Activity:
Retype the data that follows line by line, exactly, and leave its pictures out.

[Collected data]
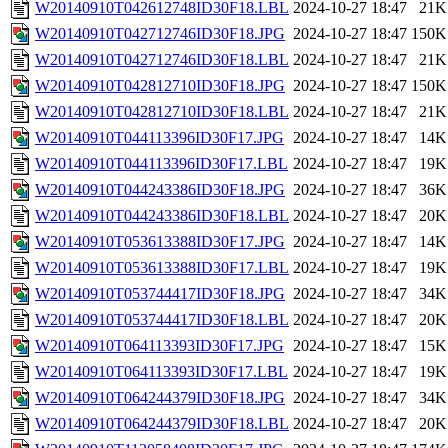
W20140910T042612748ID30F18.LBL
2024-10-27 18:47
21K
W20140910T042712746ID30F18.JPG
2024-10-27 18:47
150K
W20140910T042712746ID30F18.LBL
2024-10-27 18:47
21K
W20140910T042812710ID30F18.JPG
2024-10-27 18:47
150K
W20140910T042812710ID30F18.LBL
2024-10-27 18:47
21K
W20140910T044113396ID30F17.JPG
2024-10-27 18:47
14K
W20140910T044113396ID30F17.LBL
2024-10-27 18:47
19K
W20140910T044243386ID30F18.JPG
2024-10-27 18:47
36K
W20140910T044243386ID30F18.LBL
2024-10-27 18:47
20K
W20140910T053613388ID30F17.JPG
2024-10-27 18:47
14K
W20140910T053613388ID30F17.LBL
2024-10-27 18:47
19K
W20140910T053744417ID30F18.JPG
2024-10-27 18:47
34K
W20140910T053744417ID30F18.LBL
2024-10-27 18:47
20K
W20140910T064113393ID30F17.JPG
2024-10-27 18:47
15K
W20140910T064113393ID30F17.LBL
2024-10-27 18:47
19K
W20140910T064244379ID30F18.JPG
2024-10-27 18:47
34K
W20140910T064244379ID30F18.LBL
2024-10-27 18:47
20K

Answer box:
W20140910T042612748ID30F18.LBL
2024-10-27 18:47
21K
W20140910T042712746ID30F18.JPG
2024-10-27 18:47
150K
W20140910T042712746ID30F18.LBL
2024-10-27 18:47
21K
W20140910T042812710ID30F18.JPG
2024-10-27 18:47
150K
W20140910T042812710ID30F18.LBL
2024-10-27 18:47
21K
W20140910T044113396ID30F17.JPG
2024-10-27 18:47
14K
W20140910T044113396ID30F17.LBL
2024-10-27 18:47
19K
W20140910T044243386ID30F18.JPG
2024-10-27 18:47
36K
W20140910T044243386ID30F18.LBL
2024-10-27 18:47
20K
W20140910T053613388ID30F17.JPG
2024-10-27 18:47
14K
W20140910T053613388ID30F17.LBL
2024-10-27 18:47
19K
W20140910T053744417ID30F18.JPG
2024-10-27 18:47
34K
W20140910T053744417ID30F18.LBL
2024-10-27 18:47
20K
W20140910T064113393ID30F17.JPG
2024-10-27 18:47
15K
W20140910T064113393ID30F17.LBL
2024-10-27 18:47
19K
W20140910T064244379ID30F18.JPG
2024-10-27 18:47
34K
W20140910T064244379ID30F18.LBL
2024-10-27 18:47
20K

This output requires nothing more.